**TEXT BLOCK:**
A short, three-paragraph statement from the team suggests that Vino is voluntarily giving up his management position but “will remain a valued member of Astana” in an unspecified role, while assistant directors Giuseppe Martinelli and Steve Bauer will jointly assume the Team Principal title.
But a report in l’Equipe asserts that Vinokourov was sidelined for nebulous “personal reasons” which he refutes, and his lawyers are already fighting to reinstate him. Recalling that he’s clashed with Martinelli before, I’m reminded that this is far from the first time that pro cycling has seemingly dropped Vinokourov, only to see him claw his way back into contention.
In 2009, reporters crowded into a stuffy conference room at the opulent Fairmont Hotel in Monaco for a press conference about Vinokourov’s imminent return to racing after serving a two-year suspension for blood doping at the 2007 Tour. During Vino’s time in the cooler, Astana had changed: its Kazakh backers brought in Johan Bruyneel, architect of Lance Armstrong’s seven Tour wins, to rebuild after the disastrous, doping-filled 2007 season. Bruyneel brought a core of riders from his old outfit, including 2007 Tour winner Alberto Contador, and quickly asserted control.
Of course, when Armstrong himself returned to the sport in 2009, there was little doubt which director he would ride with. The question, of course, was where Astana would go once Vino returned, and how all the alpha males on the team would get along.
Not well, it appeared. “It’s my team,” Vinokourov defiantly said at the presser. “And if Johan has a problem with me it is up to him to leave the team, not me.”
It was not bluster; at Vino’s side sat Nikolai Proskurin, vice president of the Kazakh Cycling Federation, who added that Vino’s return was a sure thing. “It is the wish of the sponsors,” he added. Bruyneel skipped the affair, but Philippe Maertens, then the team’s press officer, leaned against a wall, frowning as he scribbled in a notebook.
Vino’s pronouncement was, of course, correct. He’d essentially created Astana, after all, when its former iteration as Liberty Seguros-Wurth burned up in 2006’s Operacion Puerto scandal. Vino brought the new sponsors and management, and he brought the results, like his 2006 Vuelta España win after the team was prevented from riding in the Tour de France. By the end of that turbulent 2009 season, Bruyneel and Armstrong were off to their new, short-lived RadioShack team, and Astana was firmly back in Vino’s hands.

**EXERCISE INSTRUCTIONS:**
According to the text on Vinokourov and Astana, who will jointly take over the Team Principal title? The listing that follows comes from a separate source unrelated to the text.

**DATA EXTRACT:**
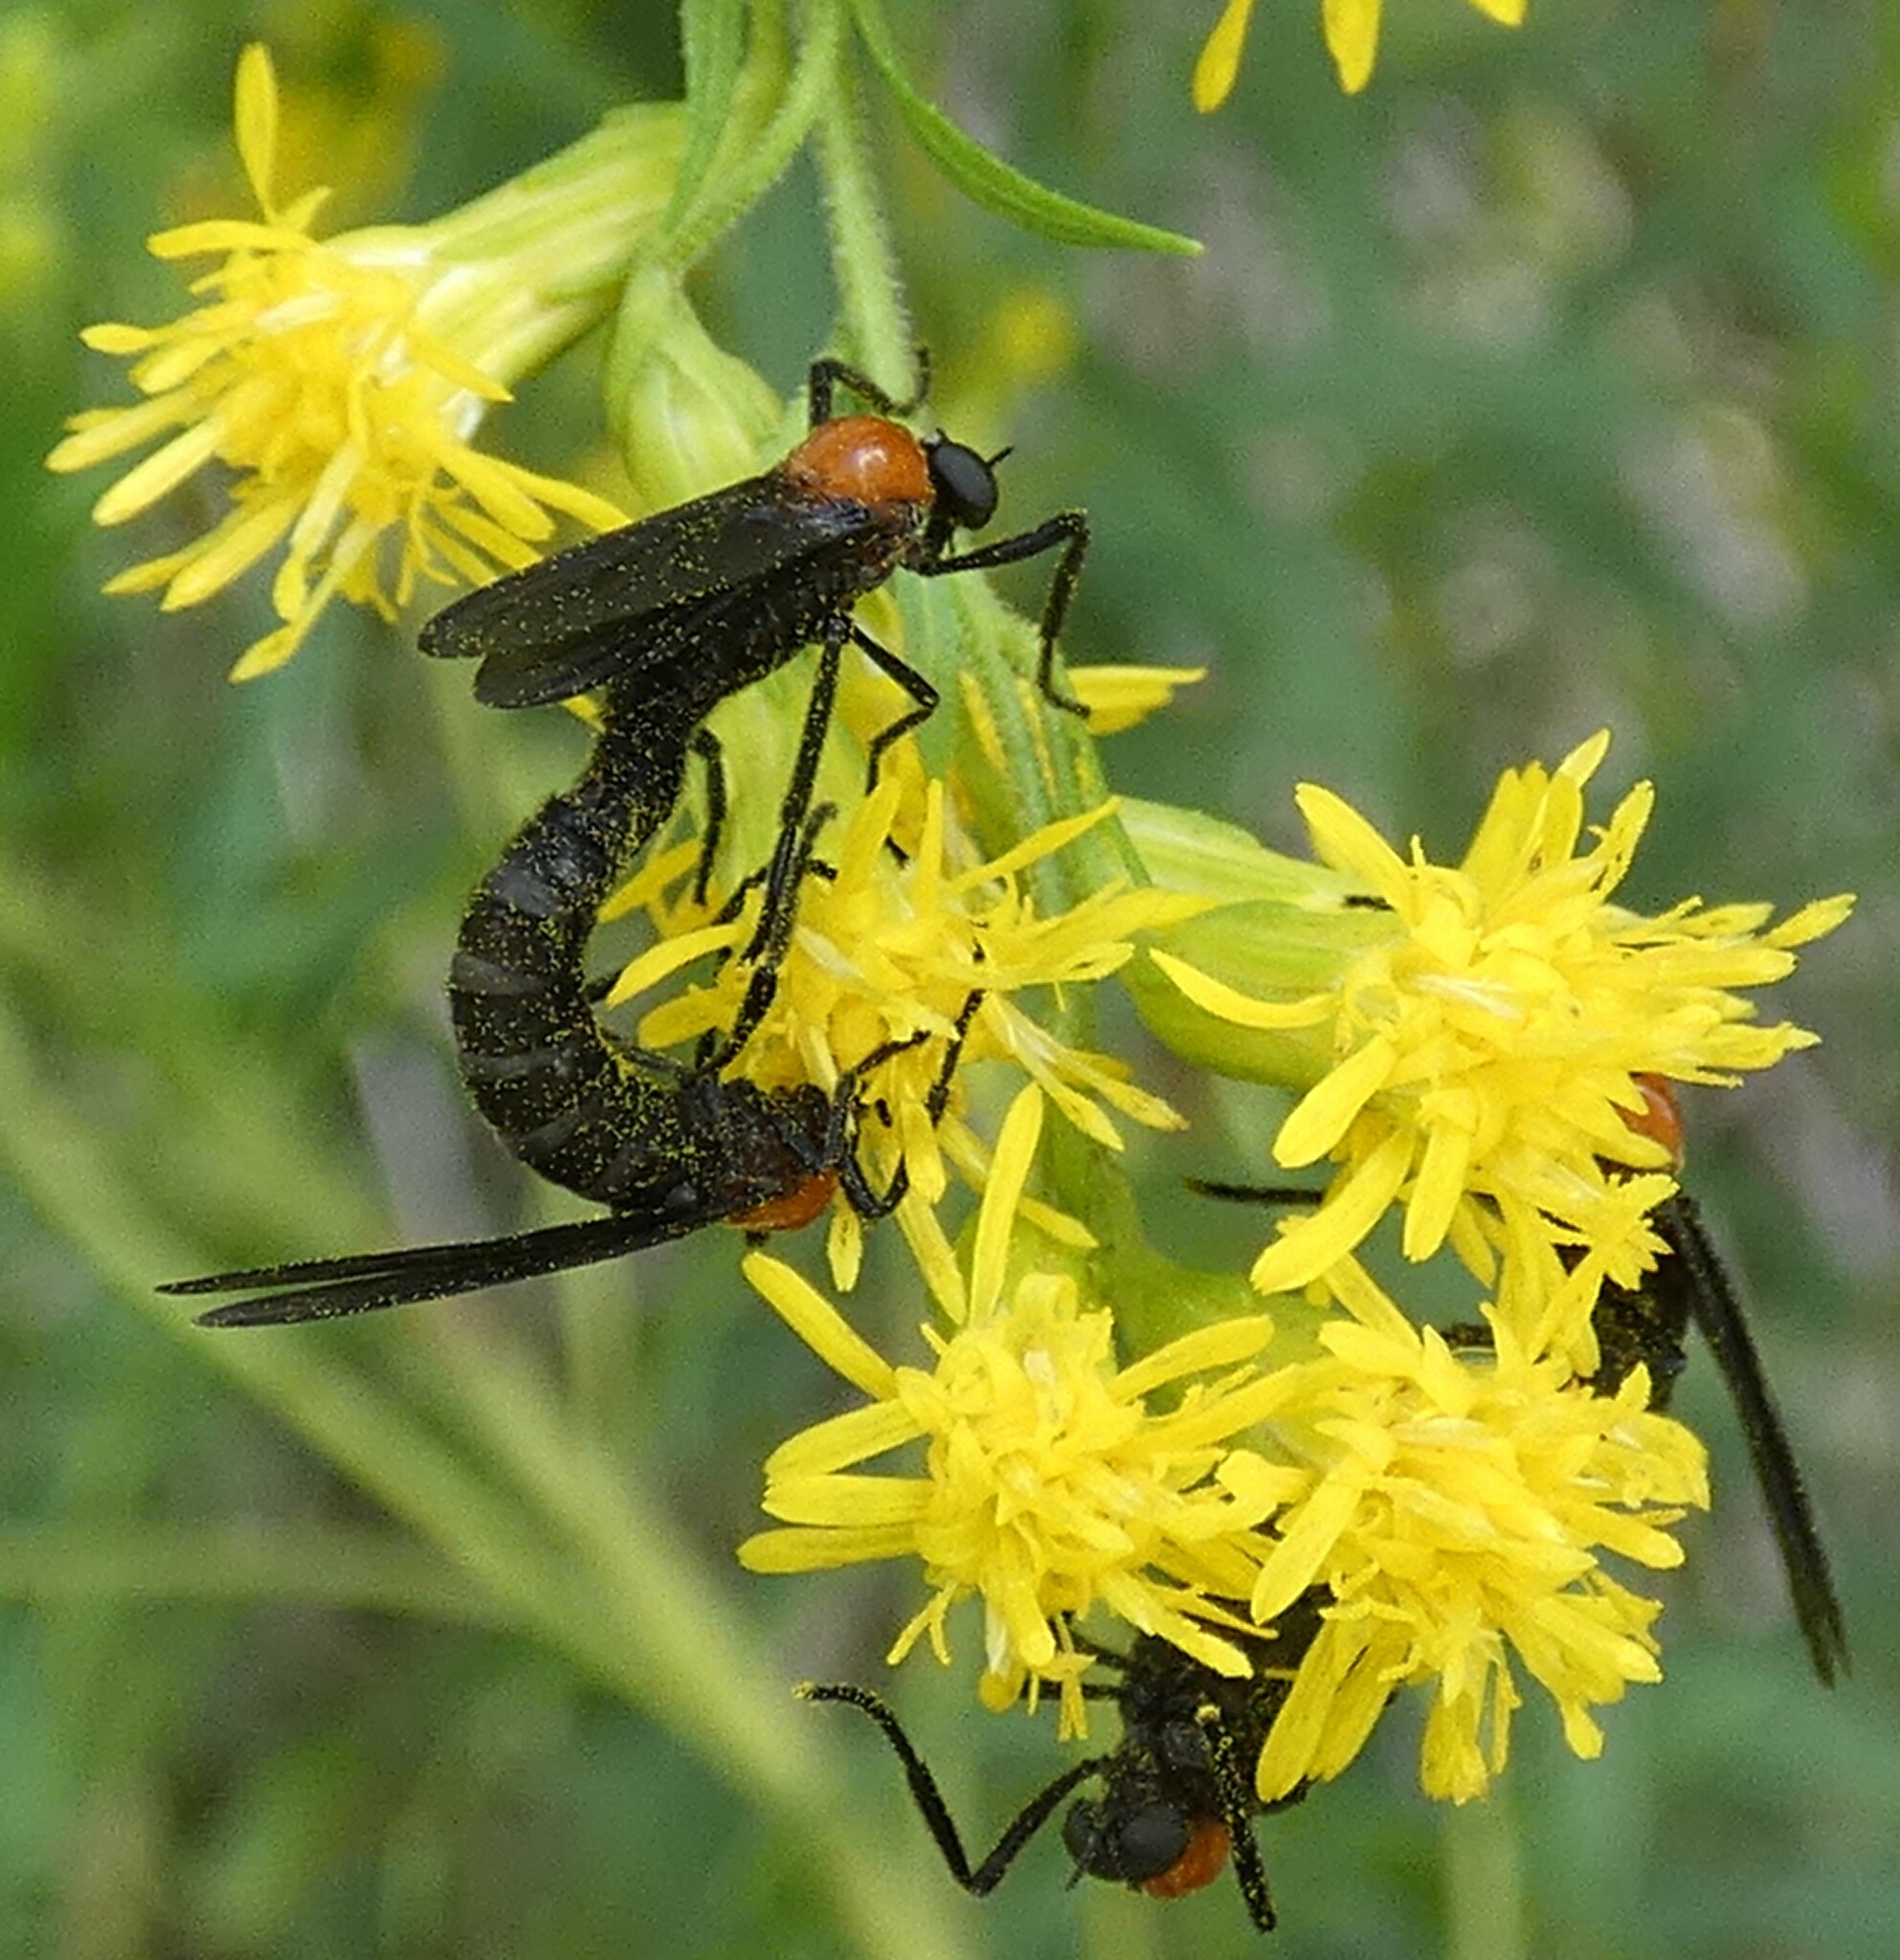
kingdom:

==

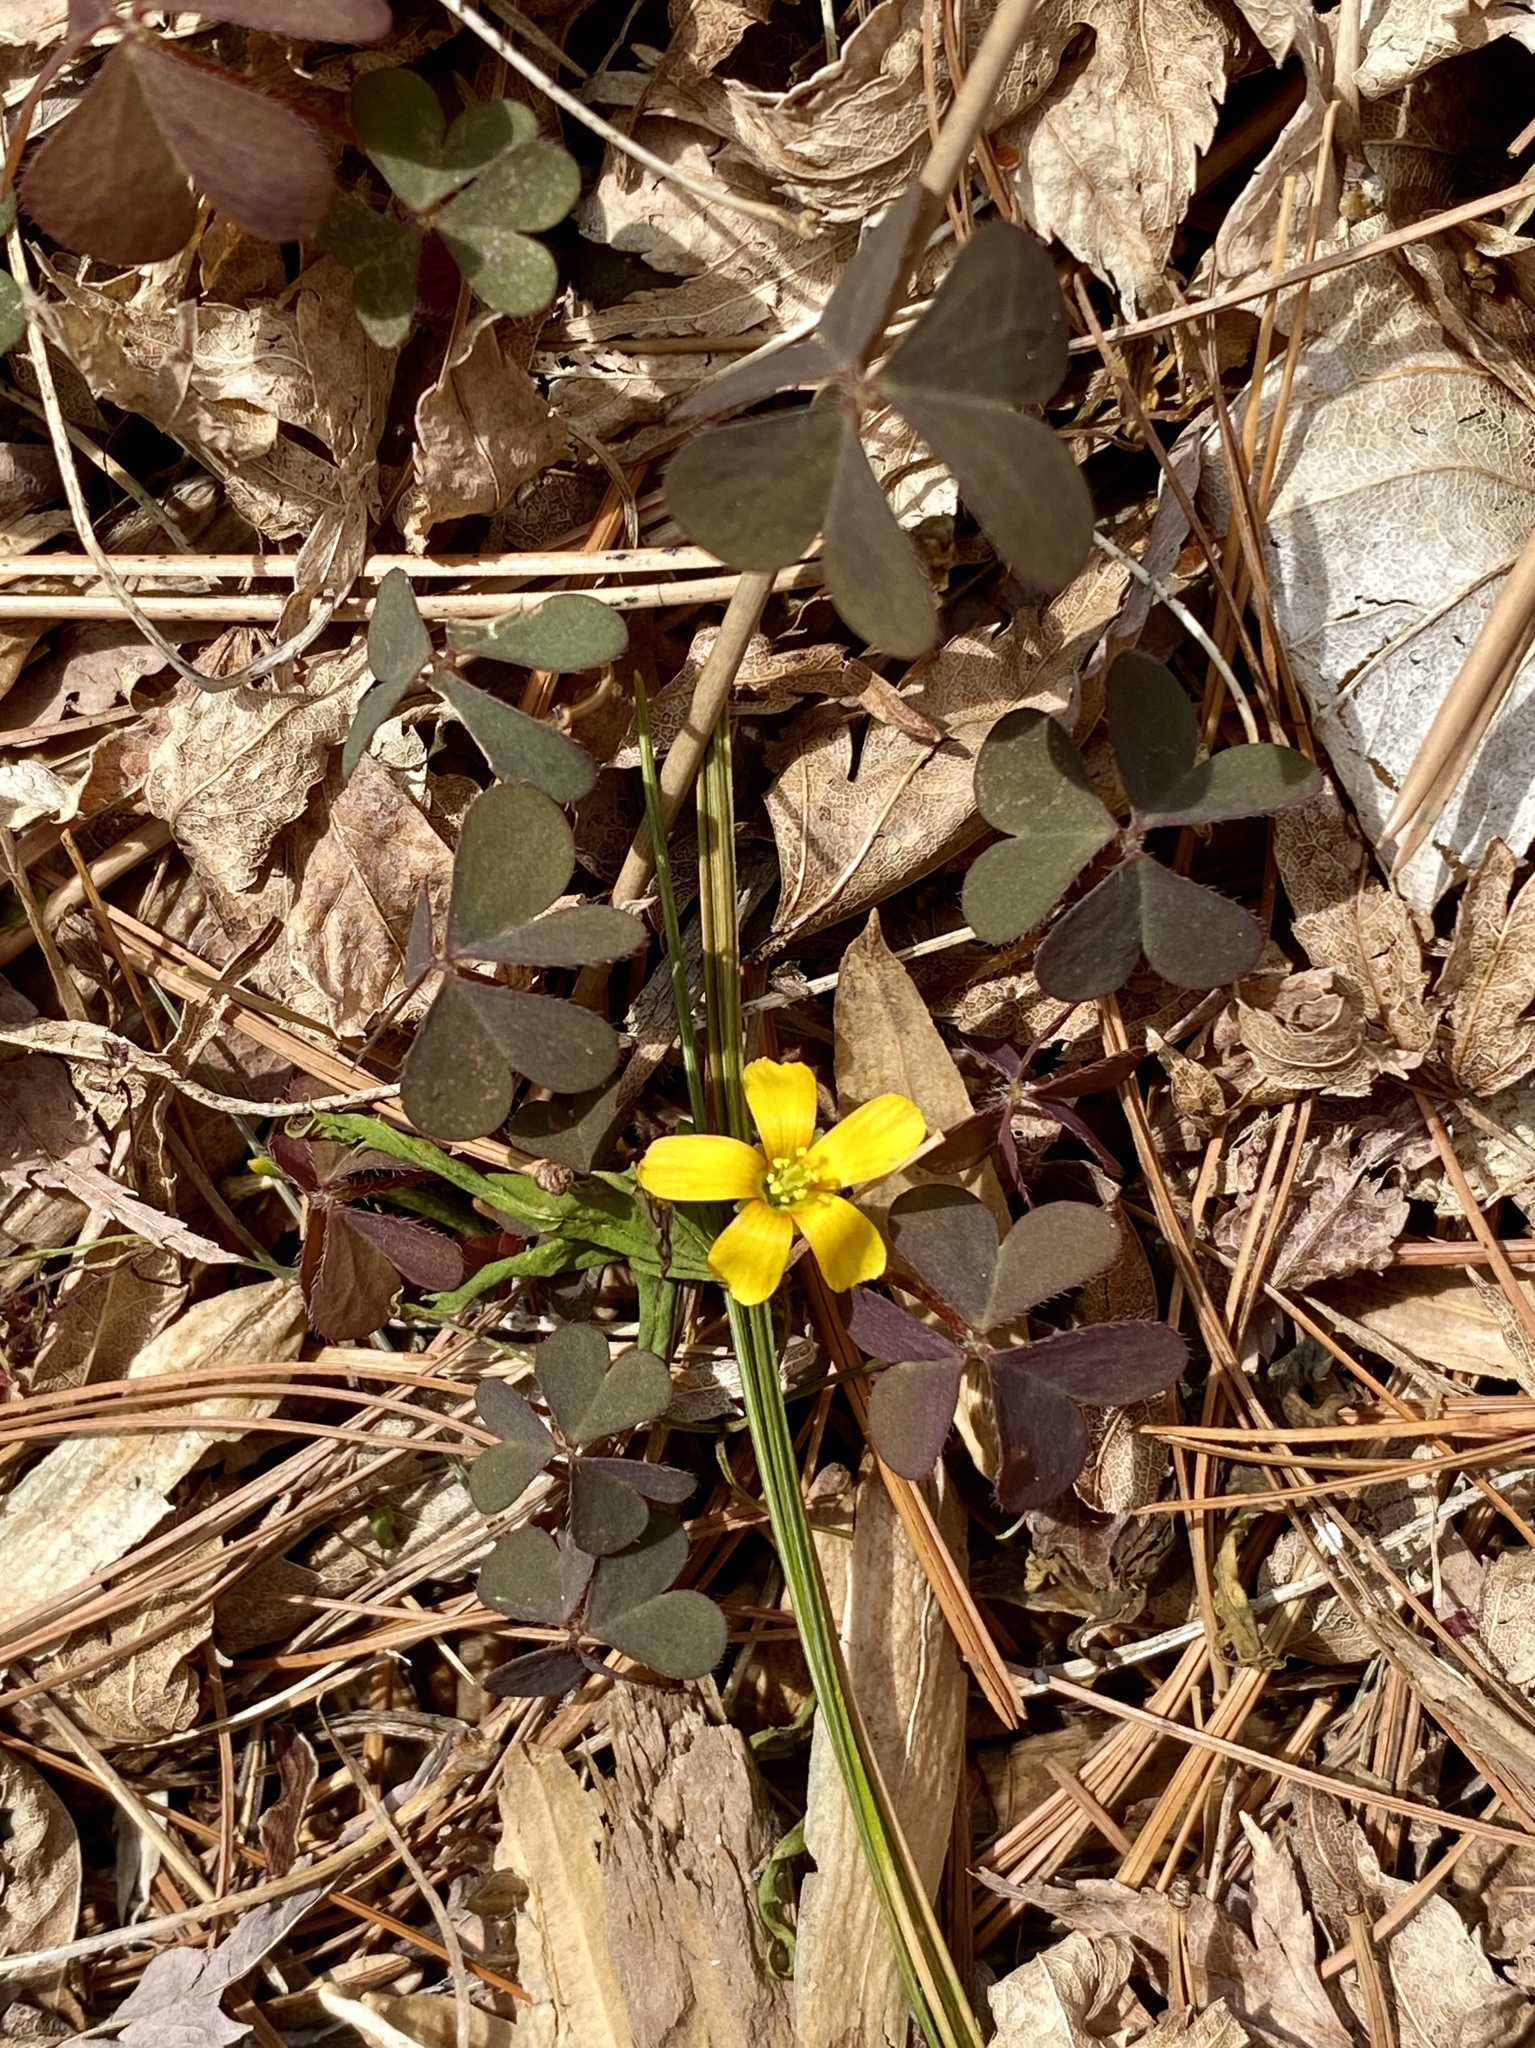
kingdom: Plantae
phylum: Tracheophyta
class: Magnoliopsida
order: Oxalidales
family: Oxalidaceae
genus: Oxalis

* * *

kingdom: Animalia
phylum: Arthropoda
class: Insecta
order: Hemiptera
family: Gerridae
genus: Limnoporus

**SOLUTION TO THIS EXERCISE:**
Assistant directors Giuseppe Martinelli and Steve Bauer.